# Why is my kitten so scared of my boyfriend?



## KiwinRudy (Dec 12, 2009)

I adopted my kitten, Rudy, about a month ago. He's currently about 4 months old. When I first got him he was extremely loving to both me and my boyfriend, but cautiously so. Now, he absolutely adores me (and my other cat) but refuses to even be in the same room as my boyfriend. My boyfriend and I live together so this is becoming a big problem. And, it was my boyfriend who wanted another cat!

The only thing that I can think is that maybe Rudy was abused earlier in life by a male. This is entirely possible given the history I know about him. At about 2 months old he was found in a bag in a canal. All his brothers and sisters died from it.

Does anyone have any idea how I can get Rudy to overcome his fear of my boyfriend and restore harmony in this household?

I appreciate it!


----------



## Heidi n Q (Nov 22, 2006)

Welcome to CatForum and I hope we can help Rudy. IMO, you need to let the boyfriend be The Bringer of Good Things. He needs to feed the cats. He needs to offer treats to the cats. He needs to initiate play sessions with the cats, using things like Cat Charmer ~ a fleece ribbon on a wand and Da Bird ~ a clump of feathers at the end of a string/wand and a hand-held laser light he can run all over the house for the kitties to chase.

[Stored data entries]
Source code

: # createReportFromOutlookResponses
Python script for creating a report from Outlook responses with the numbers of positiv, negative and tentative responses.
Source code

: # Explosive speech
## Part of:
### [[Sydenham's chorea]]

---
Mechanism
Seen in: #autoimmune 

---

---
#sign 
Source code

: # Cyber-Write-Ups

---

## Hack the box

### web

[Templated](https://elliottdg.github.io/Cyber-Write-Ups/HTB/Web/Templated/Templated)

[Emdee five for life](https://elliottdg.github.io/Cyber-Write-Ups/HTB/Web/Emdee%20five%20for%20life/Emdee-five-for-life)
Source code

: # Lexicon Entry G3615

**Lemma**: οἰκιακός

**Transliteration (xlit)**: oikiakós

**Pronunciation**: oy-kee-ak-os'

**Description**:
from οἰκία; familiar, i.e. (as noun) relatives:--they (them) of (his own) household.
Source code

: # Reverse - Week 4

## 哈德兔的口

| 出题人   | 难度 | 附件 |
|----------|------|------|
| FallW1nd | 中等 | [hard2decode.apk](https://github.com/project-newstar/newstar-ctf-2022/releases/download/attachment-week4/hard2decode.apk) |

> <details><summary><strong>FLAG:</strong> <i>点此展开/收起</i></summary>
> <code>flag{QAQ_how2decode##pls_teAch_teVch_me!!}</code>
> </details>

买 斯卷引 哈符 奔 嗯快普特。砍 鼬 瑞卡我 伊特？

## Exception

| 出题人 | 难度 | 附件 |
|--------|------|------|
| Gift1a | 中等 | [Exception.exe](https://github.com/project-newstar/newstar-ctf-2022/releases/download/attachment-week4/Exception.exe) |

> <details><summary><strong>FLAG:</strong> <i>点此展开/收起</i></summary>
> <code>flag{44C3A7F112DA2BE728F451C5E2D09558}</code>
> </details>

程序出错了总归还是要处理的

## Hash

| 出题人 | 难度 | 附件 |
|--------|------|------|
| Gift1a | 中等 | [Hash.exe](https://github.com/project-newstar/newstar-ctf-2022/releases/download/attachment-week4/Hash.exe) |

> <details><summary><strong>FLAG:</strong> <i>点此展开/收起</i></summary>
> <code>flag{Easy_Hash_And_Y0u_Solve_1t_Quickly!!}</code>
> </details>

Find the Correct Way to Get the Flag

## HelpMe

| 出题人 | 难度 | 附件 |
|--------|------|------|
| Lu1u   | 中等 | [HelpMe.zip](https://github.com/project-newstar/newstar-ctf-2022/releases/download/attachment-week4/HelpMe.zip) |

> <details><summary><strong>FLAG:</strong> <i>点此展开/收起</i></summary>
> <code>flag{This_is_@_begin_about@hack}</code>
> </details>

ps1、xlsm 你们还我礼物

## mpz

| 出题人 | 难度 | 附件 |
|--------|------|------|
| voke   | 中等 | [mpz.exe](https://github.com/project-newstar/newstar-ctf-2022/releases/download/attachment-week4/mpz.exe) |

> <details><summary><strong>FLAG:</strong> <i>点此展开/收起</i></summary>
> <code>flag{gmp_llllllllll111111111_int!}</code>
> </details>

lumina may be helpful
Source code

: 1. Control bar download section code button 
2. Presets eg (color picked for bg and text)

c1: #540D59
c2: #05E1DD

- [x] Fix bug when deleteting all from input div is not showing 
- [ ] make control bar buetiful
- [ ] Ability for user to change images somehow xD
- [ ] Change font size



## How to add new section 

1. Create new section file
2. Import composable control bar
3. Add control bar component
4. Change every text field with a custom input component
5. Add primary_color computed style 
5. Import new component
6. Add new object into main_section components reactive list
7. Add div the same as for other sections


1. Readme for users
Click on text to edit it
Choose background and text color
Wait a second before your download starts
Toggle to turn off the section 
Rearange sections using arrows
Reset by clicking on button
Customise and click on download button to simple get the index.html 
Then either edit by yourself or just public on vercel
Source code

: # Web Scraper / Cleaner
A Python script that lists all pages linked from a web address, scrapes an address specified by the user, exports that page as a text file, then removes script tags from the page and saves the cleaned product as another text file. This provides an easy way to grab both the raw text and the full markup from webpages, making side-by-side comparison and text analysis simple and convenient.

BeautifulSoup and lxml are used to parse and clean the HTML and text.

▶ **Directive A**:
Answer these about the forum thread on the scared kitten:
(i) About how old is Rudy now?
(ii) Where was Rudy found at about 2 months old?
(iii) What is Da Bird?
▶ **Directive B**: Pick up the forum thread about the scared kitten after its last sentence and keep writing in the same voice.

▶ **Exercise answer A**:
(i) About 4 months old.
(ii) In a bag in a canal.
(iii) A clump of feathers at the end of a string or wand.

▶ **Exercise answer B**:
Something else I think could be helpful to consider, is odor. It is possible that your boyfriend smells like something the kitty associates with being 'bad' or 'dangerous'. Now, your bf cannot help his personal odor, but maybe he could change scents from whatever cologne, deodorant, shampoo or soap he is using to a different one. Also, you could try using Feliway plug ins, they work like air-fresheners but they put cat-calming pheromones in the air that trigger a response in the cat's brain to be mellow and think things are okay, calming nervous kitties. Another product that gives good results is Rescue Remedy, as it works similarly in relaxing the kitty, _but I think it is a liquid you add to their water?_ 

Anyhow, good luck and hopefully other members will join in and add more advice.
heidi =^..^=


----------



## imissmycats (Dec 10, 2009)

What Heidi says is true. Help your cat associate positive things with your boyfriend. Feeding, treats, petting.

This is completely out of the air- and I'm interested to hear what others might think- what about getting the guy's scent on a blanket or something that you would put in your cat's favorite sleeping spots? I've never tried it, but it seems like it might help.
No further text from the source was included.